疾病的全表观基因组关联研究广泛使用血液中测量的DNA甲基化作为替代组织。细胞比例在个体之间可能会有所不同,并混淆暴露或结果的关联。目前有一个用于从成人全血中估计DNA甲基化研究细胞比例的合适参考面板,但类似的脐带血细胞参考面板尚未可用。脐带血具有独特的细胞类型,标准细胞类型的表观遗传特征在整个生命过程中可能不一致。我们使用磁珠分选技术,从约翰霍普金斯医院的17例活产中分离出脐带血细胞类型(有核红细胞、粒细胞、单核细胞、自然杀伤细胞、B细胞、CD4(+)T细胞和CD8(+)T细胞)。我们使用荧光辅助细胞分选技术确认了细胞类型的富集,并将分离出的细胞类型的DNA在Illumina Infinium HumanMethylation450 BeadChip阵列上进行检测。
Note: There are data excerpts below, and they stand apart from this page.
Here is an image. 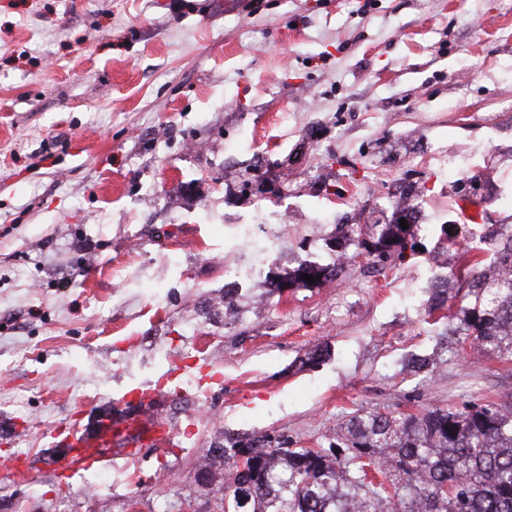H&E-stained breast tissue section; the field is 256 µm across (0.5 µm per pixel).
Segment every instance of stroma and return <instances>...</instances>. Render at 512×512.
<instances>
[{
	"instance_id": "35a3bbf8",
	"label": "stroma",
	"mask_w": 512,
	"mask_h": 512,
	"mask_svg": "<svg viewBox=\"0 0 512 512\" xmlns=\"http://www.w3.org/2000/svg\"><path fill=\"white\" fill-rule=\"evenodd\" d=\"M396 190L423 229L359 248L350 225L410 219ZM490 231L512 0H0V461L30 473L0 512H221L225 464L198 467L227 441L327 449L362 410L506 401L512 359L447 340L449 274ZM309 262L338 274L277 289ZM141 412L170 439L61 470L54 428Z\"/></svg>"
}]
</instances>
经过筛选,最终分析在429,794个探针的104个样本上进行。我们比较了脐带血中细胞类型特异性特征之间的差异,发现阵列上49.2%的CpG位点的甲基化因细胞类型而异(F检验P < 10(-8))。有核红细胞与其他细胞类型之间的差异最为明显(36.9%的CpG位点P < 10(-8)),其中99.5%的这些位点相对于其他细胞类型是低甲基化的。我们还将平均中心化的分选脐带血图谱与现有的成人参考面板进行比较,观察到粒细胞和单核细胞重叠细胞类型之间的相关性较高(r均为0.74),而CD8(+)T细胞和自然杀伤细胞之间的相关性较差(r均为0.08)。我们进一步提供了一种使用新开发的脐带血参考面板估计脐带血中细胞比例的算法,该算法可估计全脐带血样本中生物学上合理的细胞比例。